Darum gehts
- Die beliebte Stützliwösch an der Zürcher Hohlstrasse schliesst Ende April 2026
- SBB planen Abriss der Anlage für siebenstöckigen Neubau
- Weit über 1000 Fahrzeuge pro Woche nutzten die Waschanlage regelmässig
Die Firma Autop und Stützliwösch AG kennt man in den Kantonen Zürich und Aargau. Wenn nicht vom Namen, dann vom Logo: Die eingeseifte rote Knutschkugel mit den gelben Sternen dürfte jedem schon einmal begegnet sein. Die zehn Stützliwösch-Waschanlagen beim Zürcher Einkaufszentrum Letzipark sind bei Autofans, die den automatisierten Autop-Waschstrassen nicht ganz trauen und ihr Baby lieber von Hand reinigen, besonders beliebt. Gut zu erreichen, 24 Stunden am Tag geöffnet, und erst noch günstiger. Doch in zwei Monaten ist damit Schluss – der Standort muss per Ende April schliessen.
Die SBB – Eigentümerin des 1100 Quadratmeter grossen Grundstücks – wollen die Anlage abreissen und auf dem Areal einen siebenstöckigen Neubau hochziehen. In Planung ist dies schon länger. Ursprünglich sollte die Stützliwösch bereits im April 2025 weichen. Doch beim geplanten Bauprojekt kam es zu einer «Terminverschiebung», wie die SBB gegenüber der «Limmattaler Zeitung» angeben. Der Baustart ist jetzt für Mitte 2026 geplant. Im neuen Gewerbehaus sollen KMU und Start-ups einziehen, aber keine Autowäsche mehr.

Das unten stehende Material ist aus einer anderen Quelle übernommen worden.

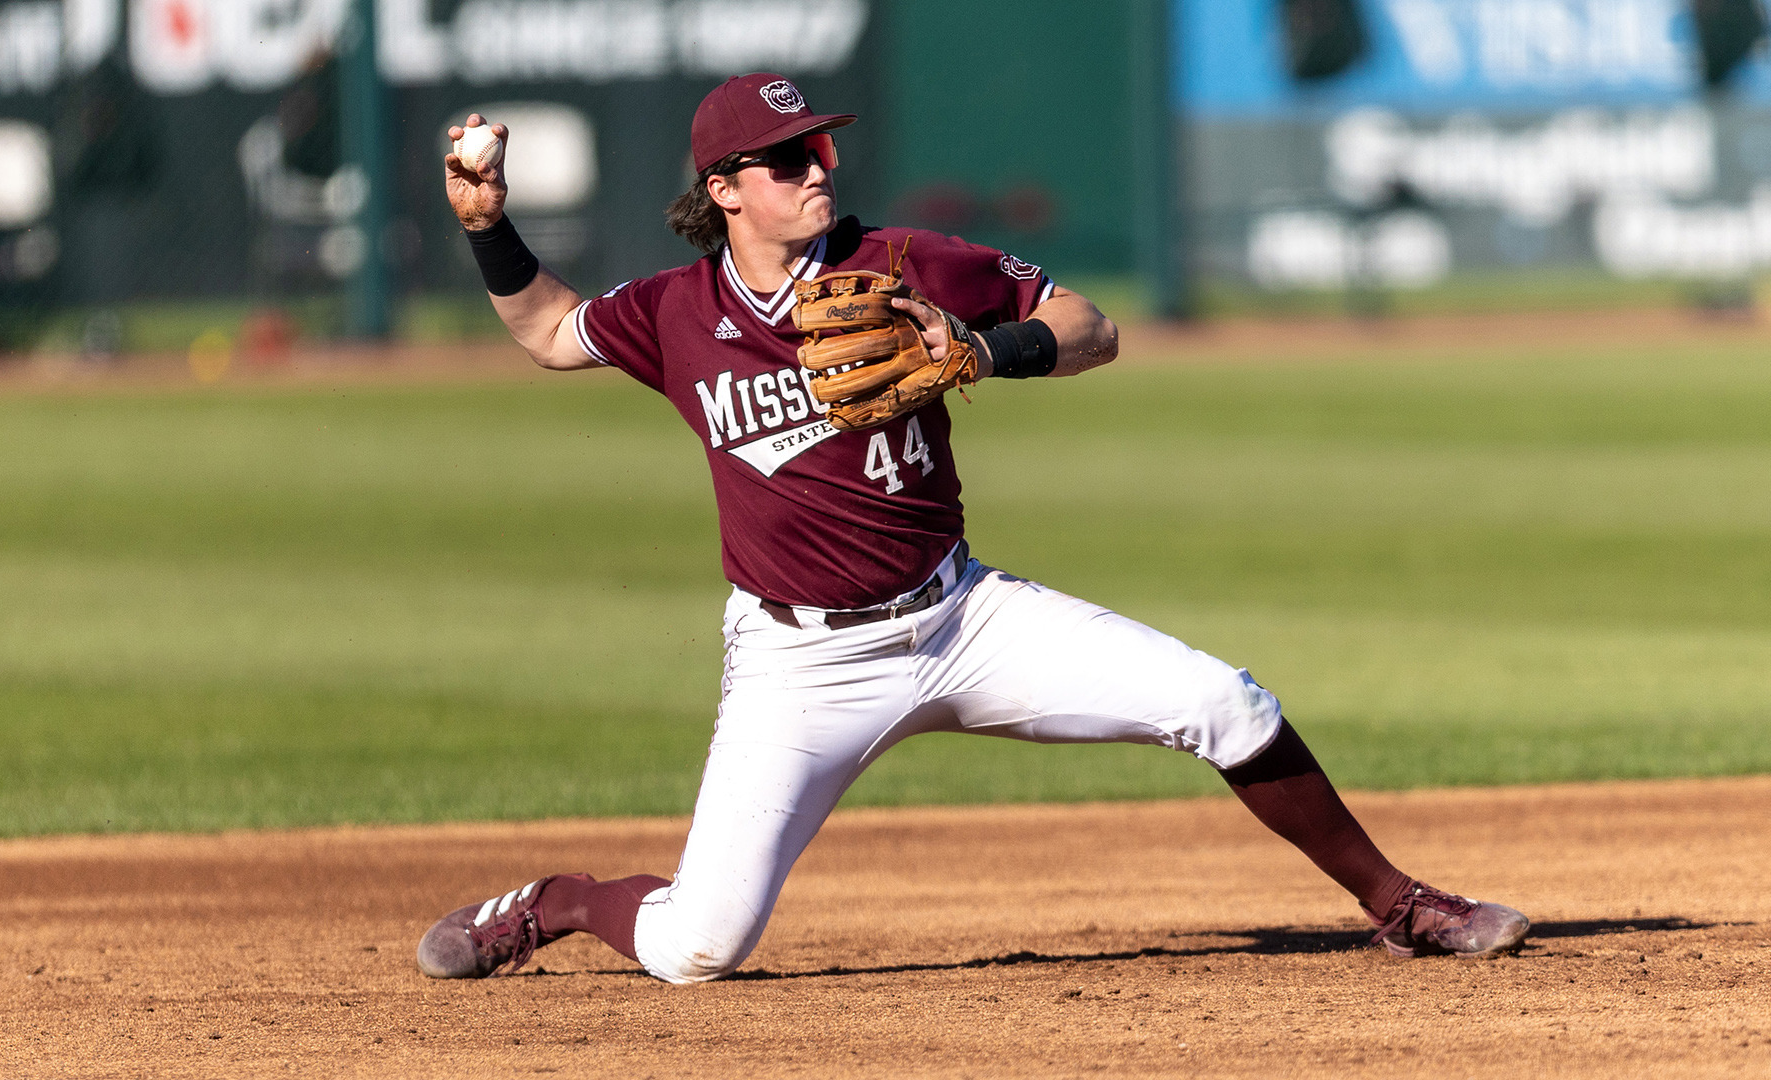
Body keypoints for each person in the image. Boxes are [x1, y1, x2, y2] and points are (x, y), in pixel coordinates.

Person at [417, 74, 1529, 984]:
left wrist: (987, 348)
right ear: (726, 189)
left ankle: (1400, 906)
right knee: (694, 949)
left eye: (823, 148)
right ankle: (555, 903)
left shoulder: (900, 265)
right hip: (800, 664)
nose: (821, 169)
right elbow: (553, 332)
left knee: (1223, 702)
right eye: (790, 157)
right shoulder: (674, 311)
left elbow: (1089, 326)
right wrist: (488, 229)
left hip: (961, 617)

«Schade, dass es jetzt endet»
Janine Meyerstein (48), Geschäftsführerin der Autop & Stützliwösch AG, hatte für den Standort beim Letzipark einen befristeten Mietvertrag mit den SBB – dieser endet nun definitiv. Gegenüber Blick sagt die Zürcherin: «Es ist schade, dass es jetzt endet. Viele unserer Stammkunden haben die Neuigkeit noch gar nicht mitbekommen.» Ab dem heutigen Samstag werden bei der Anlage Tafeln mit der Ankündigung angebracht. Danach werden die Reaktionen nicht lange auf sich warten lassen, vermutet Meyerstein. «Die Stützliwösch beim Letzipark ist für viele Kult – und ein zentraler Ort der Autoszene», so Meyerstein. «Autofans kommen teils von weit her, um hier ihr Auto zu waschen.»
Zurzeit ist die Unternehmenschefin auf der Suche nach einem Ersatzstandort für die Waschplätze. Im Idealfall erreicht auch die neue Lokalität das hohe Kundenaufkommen von weit über 1000 Fahrzeugen pro Woche. Doch die Suche gestaltet sich schwierig. Trotzdem ist für Meyerstein klar: «Wir werden die Autofahrer nicht im Stich lassen.» Einen neuen Stützliwösch-Standort soll es definitiv geben.
Neue Anlage soll für Autofahrer einfach zugänglich sein
«In der Stadt selbst gibt es aber zurzeit keine Alternativen», so ihre ernüchternde Bilanz nach langer Suche. Denn eine neue Stützliwösch-Anlage muss gewisse Anforderungen erfüllen: «Wir suchen einen Standort mit guter Sichtbarkeit und grosser Fläche, der in die Nachbarschaft passt und langjährig betrieben werden kann», erklärt Meyerstein.
Auch der neue Standort soll 24 Stunden und sieben Tage die Woche geöffnet sein. Die geplanten Öffnungszeiten seien eine weitere Hürde – nicht überall wird ein solches Vorhaben bewilligt. Hinzu kommt: «Wir wollen keinen Standort, der für Autofahrer nur schwer zu erreichen ist.» Und in der links-grünen Stadt, die den Fuss- und Veloverkehr auf Kosten des Autos fördern möchte, dürfte dies keine leichte Aufgabe werden.